Dass es meinem Liebsten Sonntagabend im Hals kratzte, schoben wir schließlich auch auf seinen allergischen Husten. Alles nicht neu für uns. Nur die Zahl auf dem Fieberthermometer, die dort 24 Stunden später auf einmal aufleuchtete, die war neu. Und so gar nicht allergisch. Der Husten hörte sich auf einmal auch nicht mehr richtig nach Allergie an – sondern irgendwie – OH MEIN GOTT!!!!
Und so hing ich am Dienstagmorgen erst einmal am Telefon und entschuldigte die Kinder: Im Kindergarten, in den Schulen, beim Augenarzt, den Schulwegfreunden und beim morgendlichen Bonuskind, das auch auf keinen Fall zum Frühstück hier erscheinen durfte. Der Mann organisierte sich derweil einen Termin in der Infektionssprechstunde. HELLO QUARANTÄNE MY OLD FRIEND I’VE COME TO TALK TO YOU AGAIN.
Zum Glück hatte ich diese Art von Routine noch halbwegs drauf und die Kinder auch. Spaß hat sie uns trotzdem nicht gemacht. Wir fluchten und motzten uns mehr oder weniger durch den Vormittag und die Ungewissheit darüber, wie es jetzt weitergeht, machte unsere Nerven nicht stabiler.
Pünktlich zum Mittagessen war der Mann vom Arzt zurück. Mit einer fetten Bronchitis und ohne Verdacht auf Coronaviren. Er atmete Inhalationszeug ein, wir den Duft der wiedererlangten Freiheit. Ich griff wieder zum Hörer und gab überall Entwarnung. Im Kindergarten, den Schulen, bei den Schulwegfreunden und dem morgendlichen Bonuskind. Was für eine Aufregung und zum Glück umsonst. Doch ich finde, bei Corona gilt, dass ich mich lieber einmal mehr umsonst aufregen möchte, als einmal zu gelassen gewesen zu sein.
Während ich so die Zwiebeln schneide, denke ich, dass das sicher nicht der letzte Tag gewesen ist, an dem morgens auf einmal alles anders läuft, als geplant. Wir können in dieser Pandemie nichts anderes tun, als uns langsam vorzutasten. Auf Sicht fahren, solange frei ist und darauf gefasst sein, dass jederzeit eine Vollbremsung alles wieder zum Stillstand bringen kann. Sicher nicht mehr für vier Monate, so wie letztes Mal, doch vielleicht immer mal wieder tageweise, bis ein Verdacht aus der Welt ist oder weil es Kollegen oder Klassenkameraden erwischt. Dieser Herbst und dieser Winter werden alles, aber nicht gewöhnlich werden.

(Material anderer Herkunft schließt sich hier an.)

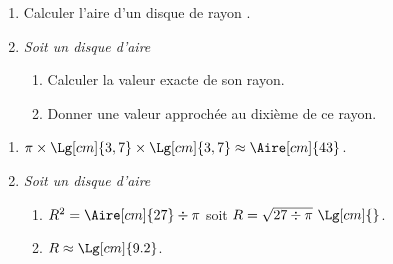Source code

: \begin{methode}
    \exercice
        \begin{enumerate}
            \item Calculer l'aire d'un disque de rayon .
            \item \textit{Soit un disque d'aire }
            \begin{enumerate}
                \item Calculer la valeur exacte de son rayon.
                \item Donner une valeur approchée au dixième de ce rayon.
            \end{enumerate}
        \end{enumerate}
    \correction
    \begin{enumerate}
        \item $\pi\times \Lg[cm]{3,7}\times \Lg[cm]{3,7}\approx\Aire[cm]{43}$.
        \item \textit{Soit un disque d'aire }
        \begin{enumerate}
            \item $R^2=\Aire[cm]{27}\div \pi$ soit $R=\sqrt{27\div \pi}~\Lg[cm]{}$.
            \item $R\approx\Lg[cm]{9.2}$.
        \end{enumerate}
    \end{enumerate}
\end{methode}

Und gleichzeitig ist all das total gewöhnlich. Denn eigentlich fahren wir immer nur auf Sicht. Eltern sein ist nichts anderes, als eine lange Reise ins Ungewisse. Pläne sind wundervoll – und schnell durchkreuzt. Einmal ist es das vollgekotzte Bett und ein anderes Mal eine Zahl jenseits von 38 auf dem Fieberthermometer oder der Anruf vom Kindergarten, dass das Kind von der Wippe gefallen ist.
In meinen Vorträgen über Betreuungsmöglichkeiten im Kleinkindalter sage ich den Eltern oft, dass sie tragfähige Lösungen für eineinhalb bis zwei Jahrzehnte brauchen. Manchmal ernte ich dafür Unverständnis. Ich meine damit nicht, dass man sich im ersten Lebensjahr für die Betreuungsform der nächsten 21 Jahre entscheiden muss, denn die meisten Tagesmütter nehmen Kinder meiner Erfahrung nach nicht mehr, wenn diese schon selbst mit dem Auto vorfahren und Krippen sind da ähnlich unflexibel.
Was ich damit meine ist, dass unsere Pläne das Unplanbare mit einrechnen müssen. Ein Vereinbarkeitsmodell, das zusammenbricht, weil das Kind Fieber hat, die Kita streikt oder der Mann mitten in einer Pandemie laut rumhustet, ist keins. Wenn wir uns fragen, wie wir mit unseren Partnern und Kindern unser Leben rumkriegen wollen, müssen wir uns auch fragen, wo der Raum für Fieber ist, für den ersten Liebeskummer oder die unvorhersehbare Vollkatastrophe – denn sie wird früher oder später eintreten.
Fürs Familienleben gibt es kein Navi, das uns geschickt um jeden Stau herumleitet. Wir können nur auf Sicht fahren und jederzeit auf die Vollbremsung gefasst sein. Ach ja – und immer Zwiebeln und Honig im Haus haben.